Your goal:
Each line of the material must be reproduced exactly; pictures stay out.

Supplied information:

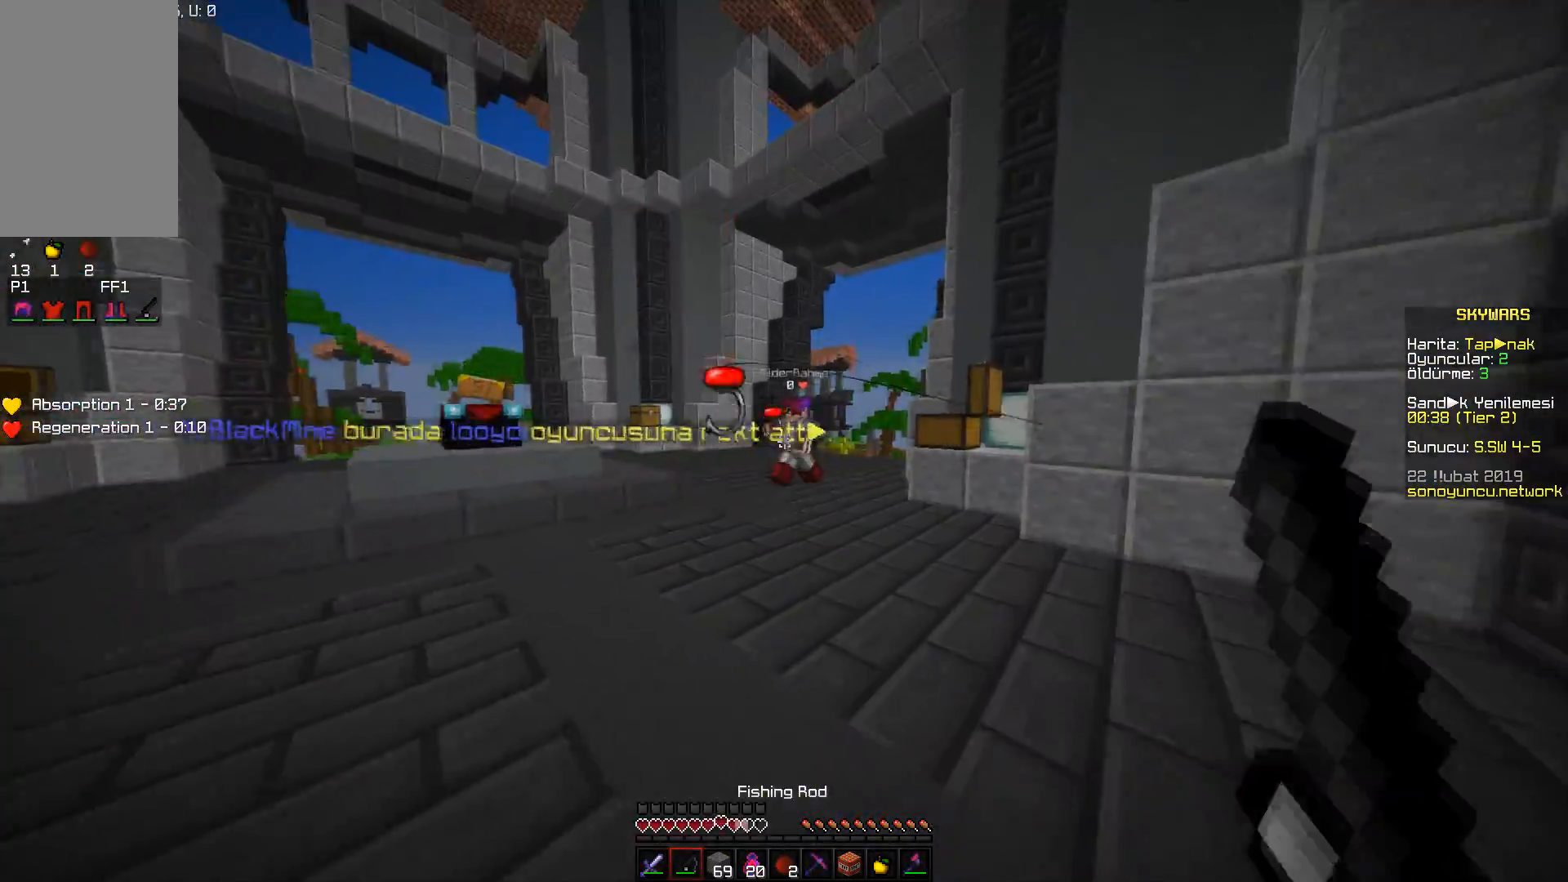
{"keys": ["d", "w"], "mouse": ["right"], "events": [[251, "mouse_right", "down"], [384, "mouse_right", "up"], [501, "mouse_right", "down"]]}
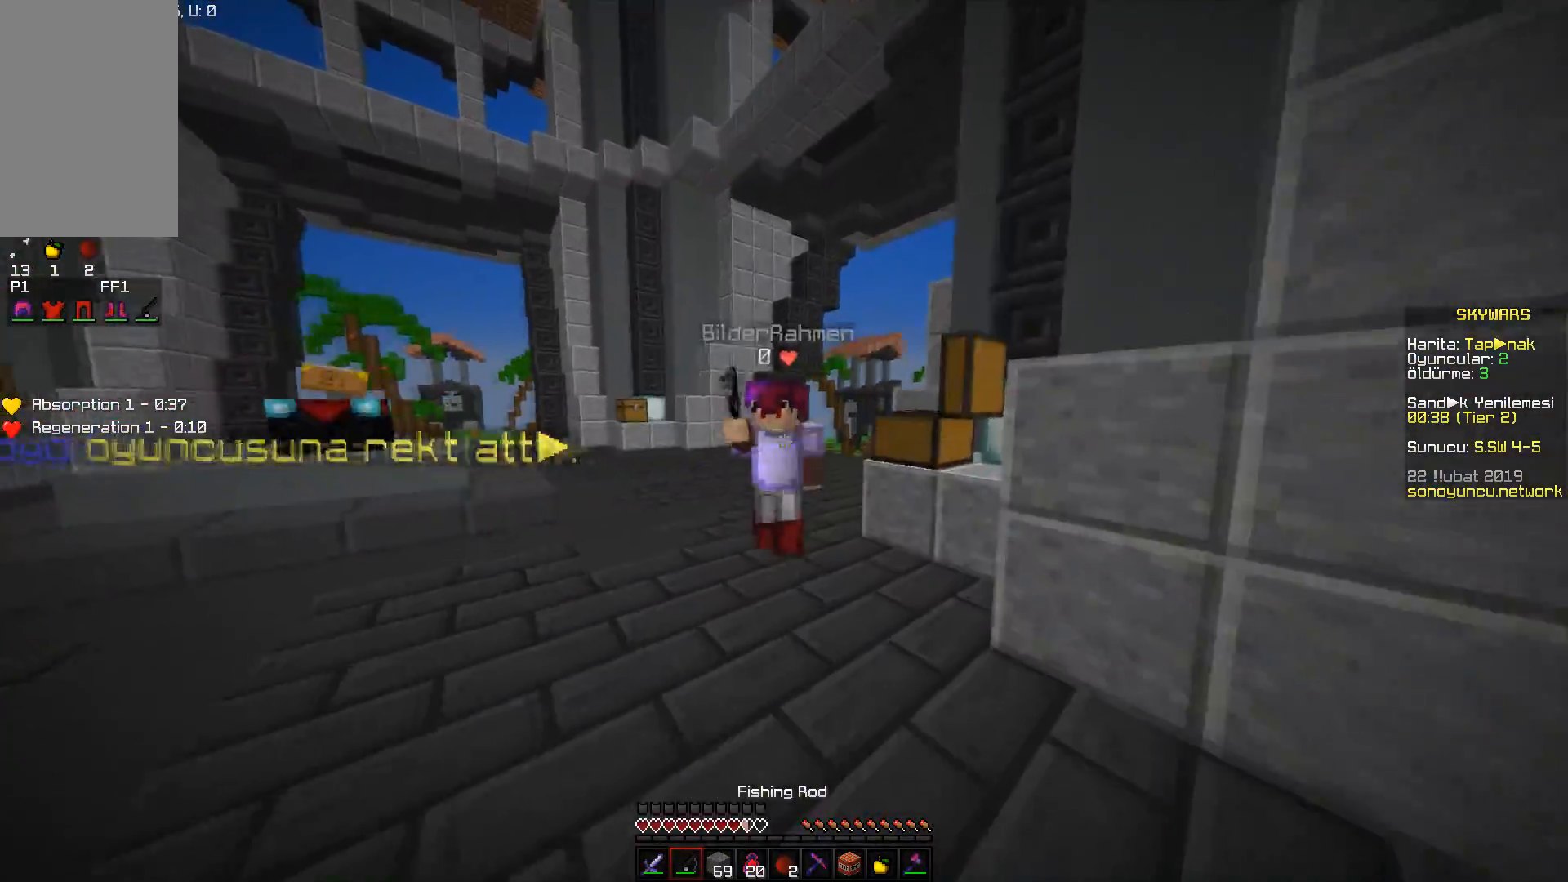
{"keys": ["d", "w"], "mouse": ["left"], "events": [[16, "d", "up"], [83, "mouse_right", "up"], [167, "mouse_left", "down"], [233, "mouse_left", "up"], [300, "d", "down"], [317, "mouse_left", "down"], [417, "mouse_left", "up"], [484, "mouse_left", "down"]]}
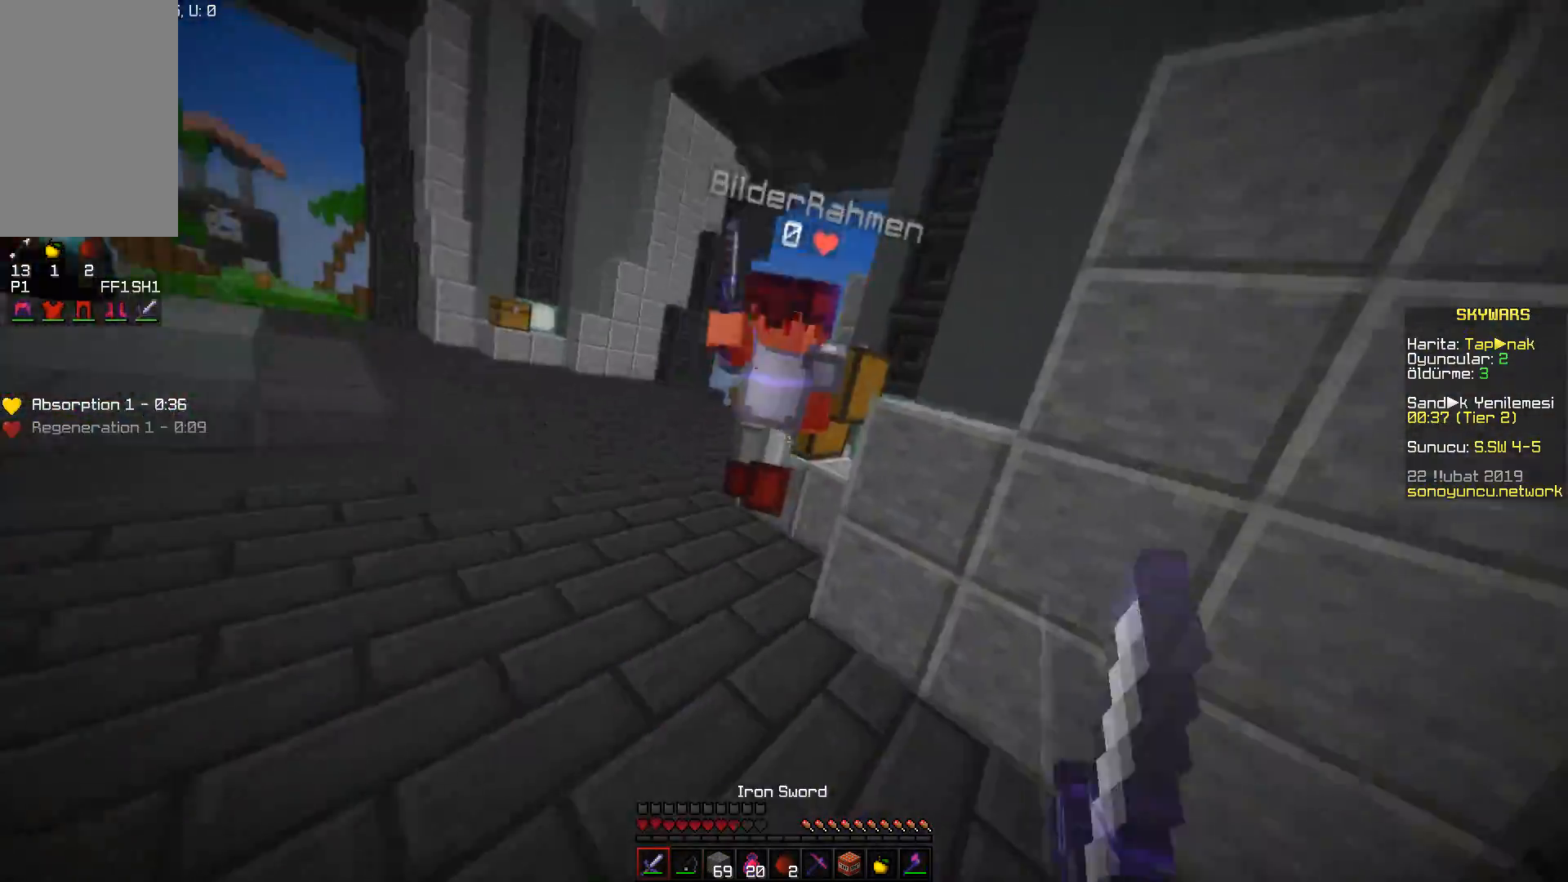
{"keys": ["w"], "mouse": [], "events": [[17, "d", "up"], [67, "mouse_left", "up"], [150, "mouse_left", "down"], [251, "mouse_left", "up"], [317, "mouse_left", "down"], [434, "mouse_left", "up"]]}
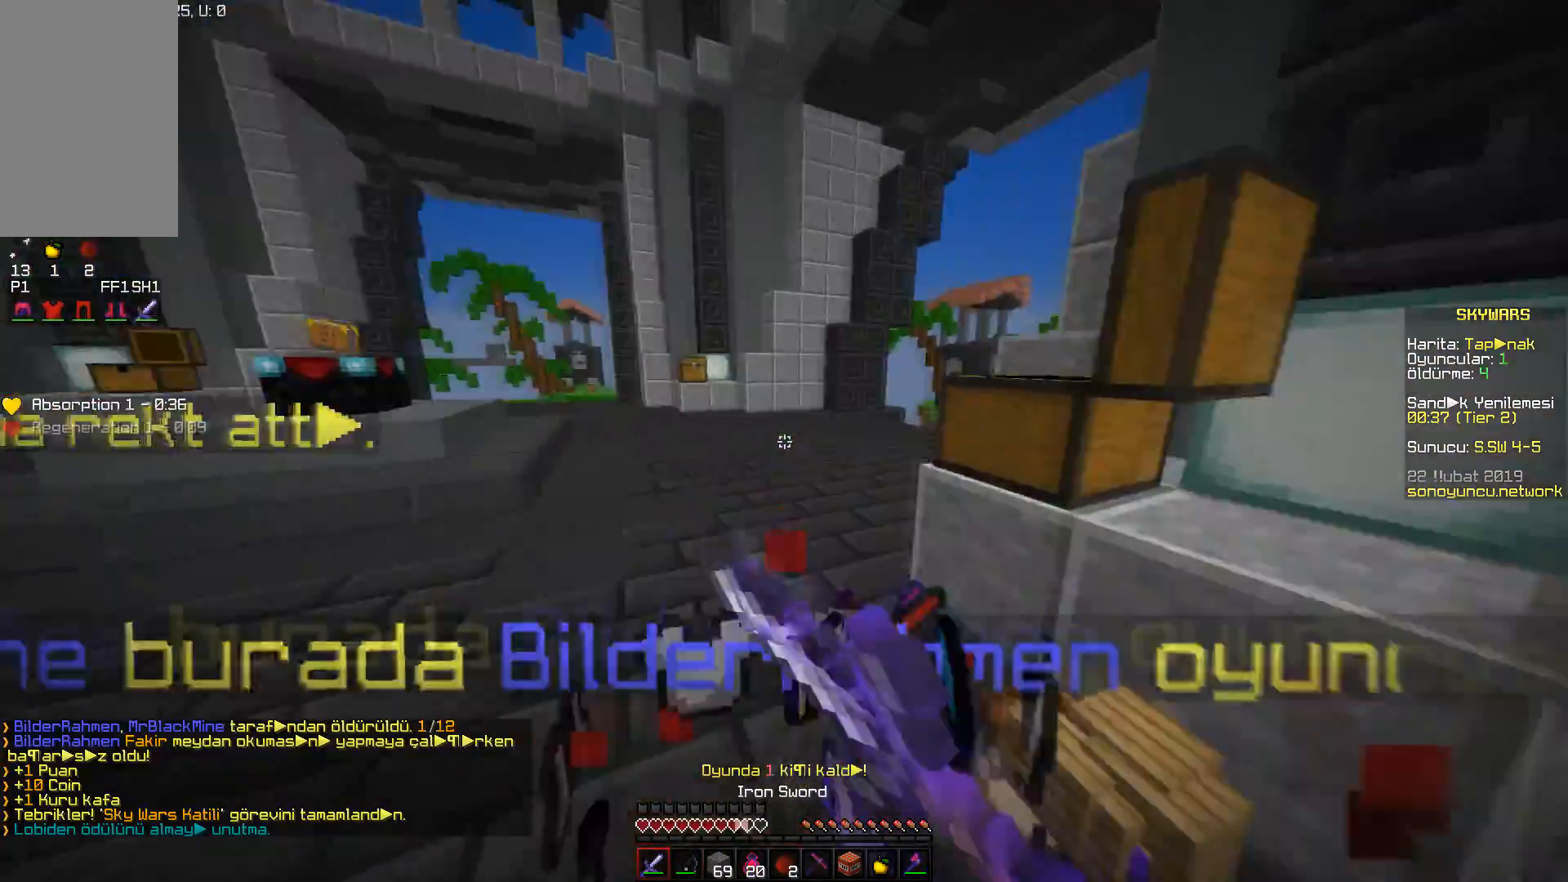
{"keys": ["w"], "mouse": [], "events": [[117, "d", "down"], [300, "d", "up"]]}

Exercise response:
{"keys": ["d", "w"], "mouse": ["right"], "events": [[251, "mouse_right", "down"], [384, "mouse_right", "up"], [501, "mouse_right", "down"]]}
{"keys": ["d", "w"], "mouse": ["left"], "events": [[16, "d", "up"], [83, "mouse_right", "up"], [167, "mouse_left", "down"], [233, "mouse_left", "up"], [300, "d", "down"], [317, "mouse_left", "down"], [417, "mouse_left", "up"], [484, "mouse_left", "down"]]}
{"keys": ["w"], "mouse": [], "events": [[17, "d", "up"], [67, "mouse_left", "up"], [150, "mouse_left", "down"], [251, "mouse_left", "up"], [317, "mouse_left", "down"], [434, "mouse_left", "up"]]}
{"keys": ["w"], "mouse": [], "events": [[117, "d", "down"], [300, "d", "up"]]}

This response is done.